When you add the assistant's response back to the messages array before calling Claude again, you must include all content blocks—both any text Claude generated and the tool use requests. Omitting the text portion causes errors or unexpected behavior in subsequent turns.

Adding More Tools

Once the pattern clicks, extending the assistant is straightforward. Here's a file-reading tool as an example:

def read_file_tool(file_path: str) -> str:
    """Read a file and return its contents (truncated if too long)."""
    try:
        with open(file_path, "r", encoding="utf-8") as f:
            content = f.read()
        return content[:5000] if len(content) > 5000 else content
    except FileNotFoundError:
        return f"File not found: {file_path}"
    except Exception as e:
        return f"Read error: {str(e)}"

The same pattern applies to database queries, external API calls, or code execution. What matters most is the description field in your tool definition—Claude uses it to decide when to call the tool. Write it as clearly as you'd explain the function to a colleague.

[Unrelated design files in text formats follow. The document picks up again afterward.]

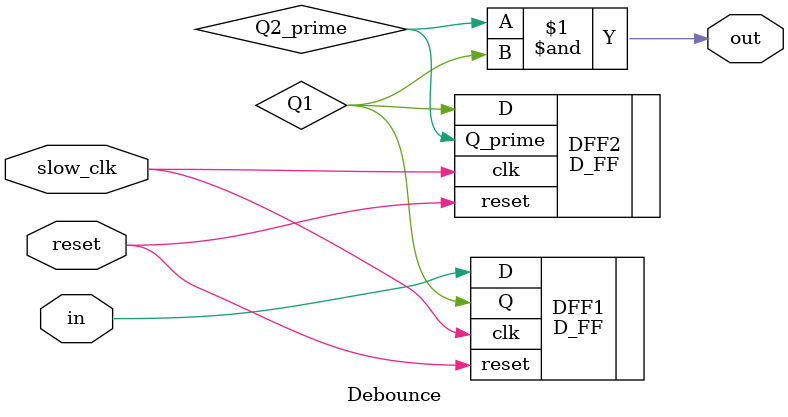
<source format=v>
module Debounce(slow_clk,reset,in,out);
	
	input slow_clk,in,reset;
	output out;
	wire Q1,Q2_prime;
	
	D_FF DFF1(.clk(slow_clk),.reset(reset),.D(in),.Q(Q1));
	D_FF DFF2(.clk(slow_clk),.reset(reset),.D(Q1),.Q_prime(Q2_prime));
	
	and(out,Q2_prime,Q1);

endmodule  
</source>
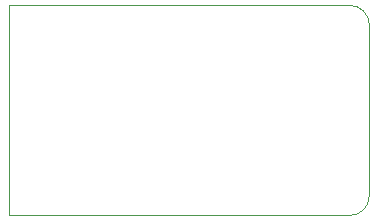
<source format=gbr>
G04 #@! TF.GenerationSoftware,KiCad,Pcbnew,5.1.6-c6e7f7d~86~ubuntu20.04.1*
G04 #@! TF.CreationDate,2020-05-29T14:13:17+02:00*
G04 #@! TF.ProjectId,atari-usb,61746172-692d-4757-9362-2e6b69636164,rev?*
G04 #@! TF.SameCoordinates,Original*
G04 #@! TF.FileFunction,Profile,NP*
%FSLAX46Y46*%
G04 Gerber Fmt 4.6, Leading zero omitted, Abs format (unit mm)*
G04 Created by KiCad (PCBNEW 5.1.6-c6e7f7d~86~ubuntu20.04.1) date 2020-05-29 14:13:17*
%MOMM*%
%LPD*%
G01*
G04 APERTURE LIST*
G04 #@! TA.AperFunction,Profile*
%ADD10C,0.050000*%
G04 #@! TD*
G04 APERTURE END LIST*
D10*
X152400000Y-91694000D02*
G75*
G02*
X150749000Y-93345000I-1651000J0D01*
G01*
X150749000Y-75565000D02*
G75*
G02*
X152400000Y-77216000I0J-1651000D01*
G01*
X121920000Y-93345000D02*
X121920000Y-75565000D01*
X150749000Y-93345000D02*
X121920000Y-93345000D01*
X152400000Y-77216000D02*
X152400000Y-91694000D01*
X121920000Y-75565000D02*
X150749000Y-75565000D01*
M02*

</source>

For more on building with the Python SDK, the Python SDK Chatbot Tutorial covers the foundational patterns in detail.

Start with This Code

The fastest way to understand Tool Use × Streaming is to run this code and watch what happens. Try asking questions that require tools, then questions that don't. Observe how Claude decides when to call a tool versus answering directly.

Once that behavior makes sense, you'll find it straightforward to add tools that fit your actual use case—and the assistant starts feeling genuinely useful rather than just an experiment.